Le Japon est en crise: les adolescents se rebellent et refusent toute autorité de la part des adultes. Un programme de survie se met en marche; il consiste à isoler une classe entière sur une île déserte et d'en obliger les élèves à s'entretuer jusqu'au dernier... qui par ailleurs pourra rentrer chez lui sain et sauf. Le professeur Kitano dirige.
Passons outre le bien connu phénomène
Battle Royale,
l'Orange Mécanique japonais qui a fait fureur partout dans le monde, le brûlot ultra-violent comme on en avait jamais eu droit auparavant, le grand film dénonciateur d'une société nippone de plus en plus chaotique. Foutaises ! Cette dernière réalisation achevée de Kinji Fukasaku prend davantage des allures d'objet bis au sens véritable de l'appellation, comme à la belle époque des années quatre-vingts où le cinéma italien et turc se complaisait dans les photocopies fauchées de blockbusters US. Ici, il s'agit d'un ersatz de production hollywoodienne avec quelques millions de dollars en moins bien sûr, mâtiné d'un pseudo-discours sur les dérives sociales du japon et de quelques - timides - velléités d'ultraviolence façon manga. Rien de plus spécifique.
Le film dégouline de jeunes personnages tous plus caricaturaux les uns que les autres, en particulier l'interprète principal jouant le rôle de Shuya, cabotin et incrédible à souhait, avec une expression continuellement éberluée (le personnage de Kitano surnage de cette misère). Ce choix global d'acteurs arrive à être si contestable qu'il transforme déjà à lui seul
Battle Royale en un nanar vrai de vrai.
Et des caractéristiques de nanar, il n'en manque pas ici: situations invraisemblables en pagaille, raccords douteux, dialogues minables, narration en roue libre, grosses lacunes rythmiques et on en passe. Mais malgré tout, l'ensemble divertit aimablement, grâce à quelques scènes de bourinnage franchement décomplexées, où nos marmots s'entretuent à chaque fois ou presque de la manière la plus gratinée possible. Pas de quartier, l'hémoglobine coule, l'on ne meurt pas d'un seul coup; voilà quelque bon point que nos amis d'outre-atlantique n'auraient au grand jamais osé mettre en scène de manière aussi crue.
Parlons justement de la mise en scène; très académique, presque digne d'un téléfilm d'action de l'après-midi, avec un rendu photographique terne et quelconque, elle est loin de faire des étincelles.
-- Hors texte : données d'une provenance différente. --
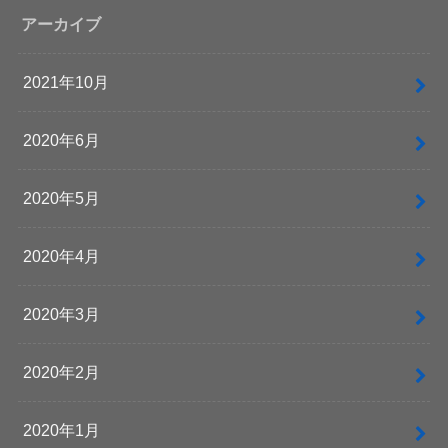
アーカイブ
2021年10月
2020年6月
2020年5月
2020年4月
2020年3月
2020年2月
2020年1月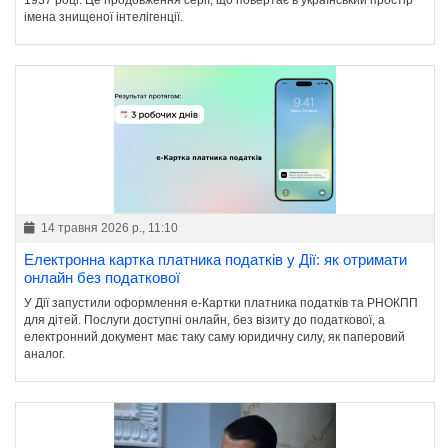
1937 році. Це продовження серії, що повертає в український простір
імена знищеної інтелігенції.
14 травня 2026 р., 11:10
Електронна картка платника податків у Дії: як отримати
онлайн без податкової
У Дії запустили оформлення е-Картки платника податків та РНОКПП
для дітей. Послуги доступні онлайн, без візиту до податкової, а
електронний документ має таку саму юридичну силу, як паперовий
аналог.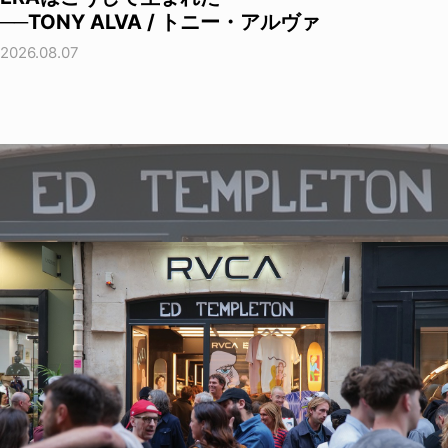
──TONY ALVA / トニー・アルヴァ
2026.08.07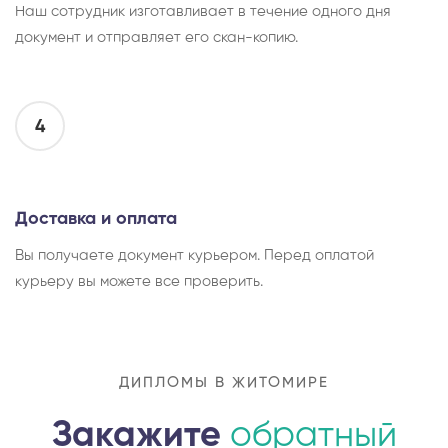
Наш сотрудник изготавливает в течение одного дня
документ и отправляет его скан-копию.
4
Доставка и оплата
Вы получаете документ курьером. Перед оплатой
курьеру вы можете все проверить.
ДИПЛОМЫ В ЖИТОМИРЕ
Закажите
обратный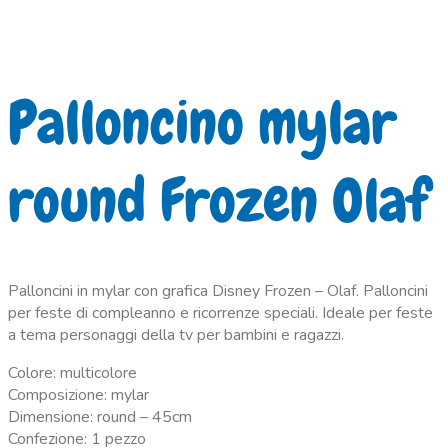
Palloncino mylar
round Frozen Olaf
Palloncini in mylar con grafica Disney Frozen – Olaf. Palloncini
per feste di compleanno e ricorrenze speciali. Ideale per feste
a tema personaggi della tv per bambini e ragazzi.
Colore: multicolore
Composizione: mylar
Dimensione: round – 45cm
Confezione: 1 pezzo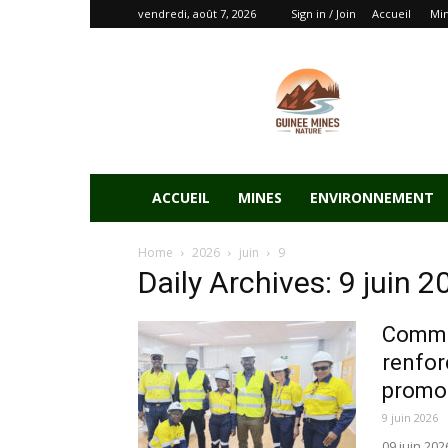
vendredi, août 7, 2026
Sign in / Join
Accueil
Mi
ACCUEIL
MINES
ENVIRONNEMENT
Home
2026
juin
9
Daily Archives: 9 juin 2
Commun
renfor
promou
9 juin 2026
09 juin 20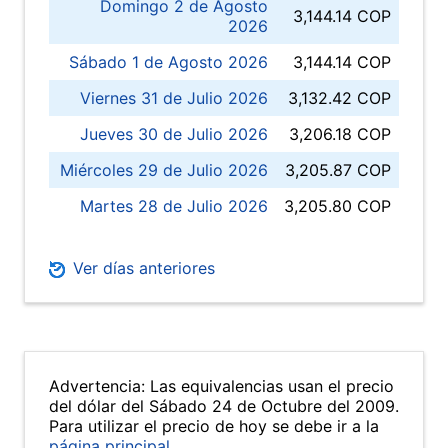
Domingo 2 de Agosto
3,144.14 COP
2026
Sábado 1 de Agosto 2026
3,144.14 COP
Viernes 31 de Julio 2026
3,132.42 COP
Jueves 30 de Julio 2026
3,206.18 COP
Miércoles 29 de Julio 2026
3,205.87 COP
Martes 28 de Julio 2026
3,205.80 COP
Ver días anteriores
Advertencia: Las equivalencias usan el precio
del dólar del Sábado 24 de Octubre del 2009.
Para utilizar el precio de hoy se debe ir a la
página principal
.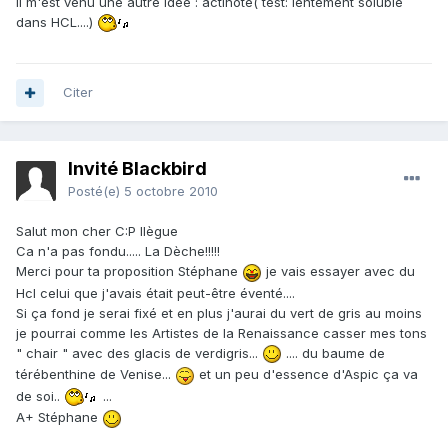
Il m'est venu une autre idée : actinote( test: lentement soluble
dans HCL....)
Citer
Invité Blackbird
Posté(e)
5 octobre 2010
Salut mon cher C:P llègue
Ca n'a pas fondu..... La Dèche!!!!!
Merci pour ta proposition Stéphane
je vais essayer avec du
Hcl celui que j'avais était peut-être éventé....
Si ça fond je serai fixé et en plus j'aurai du vert de gris au moins
je pourrai comme les Artistes de la Renaissance casser mes tons
" chair " avec des glacis de verdigris...
.... du baume de
térébenthine de Venise...
et un peu d'essence d'Aspic ça va
de soi..
...
A+ Stéphane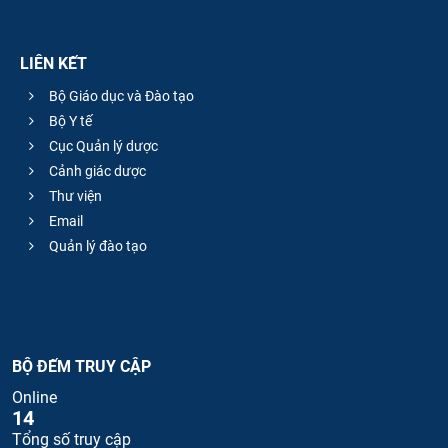
LIÊN KẾT
Bộ Giáo dục và Đào tạo
Bộ Y tế
Cục Quản lý dược
Cảnh giác dược
Thư viện
Email
Quản lý đào tạo
BỘ ĐẾM TRUY CẬP
Online
14
Tổng số truy cập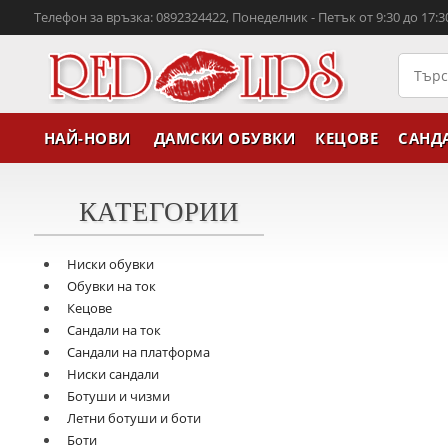
Телефон за връзка: 0892324422, Понеделник - Петък от 9:30 до 17:3
НАЙ-НОВИ
ДАМСКИ ОБУВКИ
КЕЦОВЕ
САНД
КАТЕГОРИИ
Ниски обувки
Обувки на ток
Кецове
Сандали на ток
Сандали на платформа
Ниски сандали
Ботуши и чизми
Летни ботуши и боти
Боти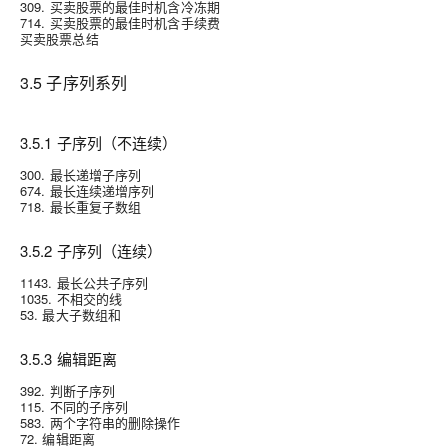
309. 买卖股票的最佳时机含冷冻期
714. 买卖股票的最佳时机含手续费
买卖股票总结
3.5 子序列系列
3.5.1 子序列（不连续）
300. 最长递增子序列
674. 最长连续递增序列
718. 最长重复子数组
3.5.2 子序列（连续）
1143. 最长公共子序列
1035. 不相交的线
53. 最大子数组和
3.5.3 编辑距离
392. 判断子序列
115. 不同的子序列
583. 两个字符串的删除操作
72. 编辑距离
Encore une fois, il aurait fallu un traitement artistique plus conséquent pour parvenir à faire ressortir les idées principales du métrage (qui s'avèrent évidemment excellentes) en leur insufflant une véritable dimension.
Le dénouement, gros foutoir lourdingue et pas drôle, se révèle d'une platitude extrême, comme si la dernière petite montagne de crédibilité porteuse d'espoir s'effondrait d'un seul coup. Mais la musique du générique de fin est tout simplement... cool. Une petite song pop/rap rafraîchissante, sans prise de tête, à contrario du film.
Par excès de prétention et parce qu'il ne se veut pas à la hauteur de son redoutable schéma scénaristique en plusieurs aspects,
Battle Royale se dimensionne en une petite production de série B qui vaut pour ses instants de canardages jubilatoires et c'est plus ou moins tout. Le soufflé retombe très vite, mais le plaisir demeure. Aussi raté qu'efficace, allez savoir pourquoi.